Honor Award recipient, 2023 AIA Northeastern Pennsylvania
In a coastal metro New York village on Manhasset Bay this property was selected by a Manhattan couple seeking to return to their childhood roots for their retirement years. Primary goals for the project included finding a location within walking distance of the Long Island Railroad and to the village’s outdoor spaces where numerous social events are held around the calendar, a home that can host small groups of family and guests, and later provide comfortable and private accommodations for live-in caregivers should this become necessary while aging in this beloved place.
To serve those goals, the property found and purchased after a years-long search is a ten-minute walk from the train station and the village green space. Programmatically, the house is arranged such that the lower level may be occupied by guests or caregivers independently from the owners whose living, working, and sleeping spaces are all located on the upper level, made accessible by an elevator in addition to the stair.
Conceptually, the house is composed of a grouping of stone-clad forms on the ground separated by glazed voids and spanned over by a timber framed upper structure whose shapes orient the interior and outdoor spaces toward elevated long views. The house makes a transition from the street side to the waterfront both in its experiential and tectonic nature, transforming from a relatively staid, non-edgy, and calm presence facing the neighborhood into a more exuberant and expressive collection of structured indoor-outdoor places from which to enjoy daily life in the bayside environment.
The landscape design follows suit by employing a more formal suburban woodland ecology on the street side that morphs to a naturalized coastal ecology surrounding the house and an outdoor activity space on the bay side.
Providing a variety of private, intimate places within this neighborhood of closely spaced buildings was achieved by arranging the house’s forms to create sheltered spaces set into the edges of the architecture that will gather and connect activity to the landscape and the water. To capture the beautiful sunset views over the opposite shore and mouth of the bay, the northwesterly-projecting wing of the upper level is rotated slightly, reaching out toward the water, tilting up to the sky, and extending beyond the tree line and neighboring structures for an unobstructed and elevated perch.

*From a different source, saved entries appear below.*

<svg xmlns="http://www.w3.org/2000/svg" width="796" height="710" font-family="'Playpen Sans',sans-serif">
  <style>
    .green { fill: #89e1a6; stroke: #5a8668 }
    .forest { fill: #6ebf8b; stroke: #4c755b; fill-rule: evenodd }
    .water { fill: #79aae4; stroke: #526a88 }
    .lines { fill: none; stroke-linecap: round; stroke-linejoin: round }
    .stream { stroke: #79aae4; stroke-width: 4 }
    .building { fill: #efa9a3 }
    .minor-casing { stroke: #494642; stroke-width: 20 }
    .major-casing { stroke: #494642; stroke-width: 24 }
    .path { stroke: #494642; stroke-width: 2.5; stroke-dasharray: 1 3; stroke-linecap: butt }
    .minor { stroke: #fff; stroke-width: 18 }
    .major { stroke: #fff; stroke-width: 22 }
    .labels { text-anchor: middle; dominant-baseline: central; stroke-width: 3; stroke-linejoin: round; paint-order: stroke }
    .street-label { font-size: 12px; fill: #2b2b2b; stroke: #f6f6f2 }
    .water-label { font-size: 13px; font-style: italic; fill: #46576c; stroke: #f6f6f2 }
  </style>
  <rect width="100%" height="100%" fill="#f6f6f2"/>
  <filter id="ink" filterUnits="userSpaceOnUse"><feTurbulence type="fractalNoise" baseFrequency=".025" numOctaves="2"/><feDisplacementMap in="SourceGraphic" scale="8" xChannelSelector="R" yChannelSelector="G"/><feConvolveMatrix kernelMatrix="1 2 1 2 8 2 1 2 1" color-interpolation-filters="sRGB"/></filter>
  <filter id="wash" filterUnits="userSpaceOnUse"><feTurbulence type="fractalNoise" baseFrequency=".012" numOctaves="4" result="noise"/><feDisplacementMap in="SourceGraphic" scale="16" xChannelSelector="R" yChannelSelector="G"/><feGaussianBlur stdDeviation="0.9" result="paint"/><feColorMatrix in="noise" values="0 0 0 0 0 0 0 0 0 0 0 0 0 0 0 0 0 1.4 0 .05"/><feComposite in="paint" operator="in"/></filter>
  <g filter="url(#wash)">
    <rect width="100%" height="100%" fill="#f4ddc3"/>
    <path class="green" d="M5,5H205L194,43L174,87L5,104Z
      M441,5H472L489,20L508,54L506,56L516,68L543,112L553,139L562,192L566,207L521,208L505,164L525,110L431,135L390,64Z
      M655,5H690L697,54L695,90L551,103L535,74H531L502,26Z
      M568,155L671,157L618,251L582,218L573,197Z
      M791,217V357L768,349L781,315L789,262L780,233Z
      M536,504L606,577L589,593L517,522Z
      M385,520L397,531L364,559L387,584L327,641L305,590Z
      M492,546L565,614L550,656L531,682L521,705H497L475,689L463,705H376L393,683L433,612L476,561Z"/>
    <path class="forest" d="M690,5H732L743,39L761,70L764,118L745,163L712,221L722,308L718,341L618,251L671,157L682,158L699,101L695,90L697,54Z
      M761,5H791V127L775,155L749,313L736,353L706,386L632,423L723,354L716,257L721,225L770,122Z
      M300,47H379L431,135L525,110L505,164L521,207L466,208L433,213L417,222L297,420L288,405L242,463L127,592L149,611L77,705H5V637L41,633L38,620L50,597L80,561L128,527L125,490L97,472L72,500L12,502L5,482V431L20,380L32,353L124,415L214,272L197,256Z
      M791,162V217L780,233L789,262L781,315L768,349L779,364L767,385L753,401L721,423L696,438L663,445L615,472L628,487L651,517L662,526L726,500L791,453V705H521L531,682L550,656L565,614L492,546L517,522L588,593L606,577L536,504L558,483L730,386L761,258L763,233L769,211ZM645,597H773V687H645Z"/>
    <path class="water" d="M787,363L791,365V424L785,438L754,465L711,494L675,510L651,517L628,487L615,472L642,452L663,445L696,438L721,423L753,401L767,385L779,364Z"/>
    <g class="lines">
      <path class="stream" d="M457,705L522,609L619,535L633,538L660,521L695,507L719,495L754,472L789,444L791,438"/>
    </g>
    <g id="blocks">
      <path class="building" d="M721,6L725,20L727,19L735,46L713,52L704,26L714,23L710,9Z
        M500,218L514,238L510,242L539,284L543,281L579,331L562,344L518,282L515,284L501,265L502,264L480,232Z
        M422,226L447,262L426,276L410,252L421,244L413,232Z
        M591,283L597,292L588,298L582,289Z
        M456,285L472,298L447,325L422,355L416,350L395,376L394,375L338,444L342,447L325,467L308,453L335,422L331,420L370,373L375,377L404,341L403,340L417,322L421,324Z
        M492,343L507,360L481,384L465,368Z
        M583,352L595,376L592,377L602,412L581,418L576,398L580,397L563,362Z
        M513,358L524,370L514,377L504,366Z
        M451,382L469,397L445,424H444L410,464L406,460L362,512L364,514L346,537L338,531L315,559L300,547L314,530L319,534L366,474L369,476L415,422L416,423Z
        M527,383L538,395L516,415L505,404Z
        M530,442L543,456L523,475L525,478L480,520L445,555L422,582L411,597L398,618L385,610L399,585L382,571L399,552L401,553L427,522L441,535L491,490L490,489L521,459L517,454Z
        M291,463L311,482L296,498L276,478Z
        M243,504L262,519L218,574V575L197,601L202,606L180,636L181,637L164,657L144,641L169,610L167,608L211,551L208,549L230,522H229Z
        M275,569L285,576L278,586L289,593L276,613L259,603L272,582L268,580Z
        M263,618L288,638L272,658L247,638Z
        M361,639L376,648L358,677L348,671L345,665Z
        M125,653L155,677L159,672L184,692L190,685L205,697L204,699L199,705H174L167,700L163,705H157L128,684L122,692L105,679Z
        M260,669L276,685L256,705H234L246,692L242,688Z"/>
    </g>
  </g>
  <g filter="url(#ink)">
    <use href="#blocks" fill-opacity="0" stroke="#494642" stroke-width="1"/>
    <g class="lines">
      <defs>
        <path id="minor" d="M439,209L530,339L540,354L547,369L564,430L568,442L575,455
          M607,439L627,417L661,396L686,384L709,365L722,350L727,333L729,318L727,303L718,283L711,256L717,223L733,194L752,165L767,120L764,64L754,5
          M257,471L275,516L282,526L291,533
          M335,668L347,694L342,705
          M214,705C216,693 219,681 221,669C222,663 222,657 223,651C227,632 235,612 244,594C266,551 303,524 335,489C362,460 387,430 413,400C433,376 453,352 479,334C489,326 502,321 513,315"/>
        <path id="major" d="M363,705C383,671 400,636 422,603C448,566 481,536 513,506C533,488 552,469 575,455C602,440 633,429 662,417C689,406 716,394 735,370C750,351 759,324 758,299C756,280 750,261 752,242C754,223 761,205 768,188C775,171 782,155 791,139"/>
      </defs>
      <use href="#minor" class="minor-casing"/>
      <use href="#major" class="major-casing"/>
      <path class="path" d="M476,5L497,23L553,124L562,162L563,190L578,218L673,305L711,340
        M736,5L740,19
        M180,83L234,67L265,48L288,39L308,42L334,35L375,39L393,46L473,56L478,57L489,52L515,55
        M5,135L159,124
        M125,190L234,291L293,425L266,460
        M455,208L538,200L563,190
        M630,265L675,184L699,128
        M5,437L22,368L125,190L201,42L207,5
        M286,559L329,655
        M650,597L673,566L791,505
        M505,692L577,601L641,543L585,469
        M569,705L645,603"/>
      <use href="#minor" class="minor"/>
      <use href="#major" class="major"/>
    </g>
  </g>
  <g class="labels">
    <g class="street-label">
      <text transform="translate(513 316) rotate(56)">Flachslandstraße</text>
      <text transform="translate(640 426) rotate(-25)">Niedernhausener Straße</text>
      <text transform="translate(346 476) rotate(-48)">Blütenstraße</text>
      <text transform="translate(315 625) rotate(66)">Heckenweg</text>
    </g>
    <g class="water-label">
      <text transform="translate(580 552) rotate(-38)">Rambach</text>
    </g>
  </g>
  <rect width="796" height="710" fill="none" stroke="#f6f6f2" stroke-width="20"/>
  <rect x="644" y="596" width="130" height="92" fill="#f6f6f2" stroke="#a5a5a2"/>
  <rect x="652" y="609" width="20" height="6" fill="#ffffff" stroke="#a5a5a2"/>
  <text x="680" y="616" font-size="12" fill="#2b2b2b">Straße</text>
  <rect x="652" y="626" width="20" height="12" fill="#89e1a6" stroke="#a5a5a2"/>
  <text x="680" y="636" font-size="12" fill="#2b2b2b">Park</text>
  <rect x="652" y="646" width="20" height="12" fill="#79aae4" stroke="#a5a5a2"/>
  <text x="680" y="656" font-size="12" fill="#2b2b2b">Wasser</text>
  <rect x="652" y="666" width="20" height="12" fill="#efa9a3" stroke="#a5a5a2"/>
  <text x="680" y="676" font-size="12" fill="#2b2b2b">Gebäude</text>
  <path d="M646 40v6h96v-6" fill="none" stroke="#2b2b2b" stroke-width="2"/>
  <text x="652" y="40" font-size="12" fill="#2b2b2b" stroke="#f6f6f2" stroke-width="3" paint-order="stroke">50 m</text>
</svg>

Materially, the design is composed of six major components: mosaic granite-clad forms, glulam timber framing, large-scale shingled cedar boards, cedar sun and privacy screens and trim, metal roofing, and glass. Within a village that controls its traditional, or neo-traditional, architectural aesthetic with a design review board charged as stewards of their built environment, the street façade has been crafted using this limited natural palette of materials, assembled in recognizable but non-traditional ways, and predominately with a low, subdued proportionality.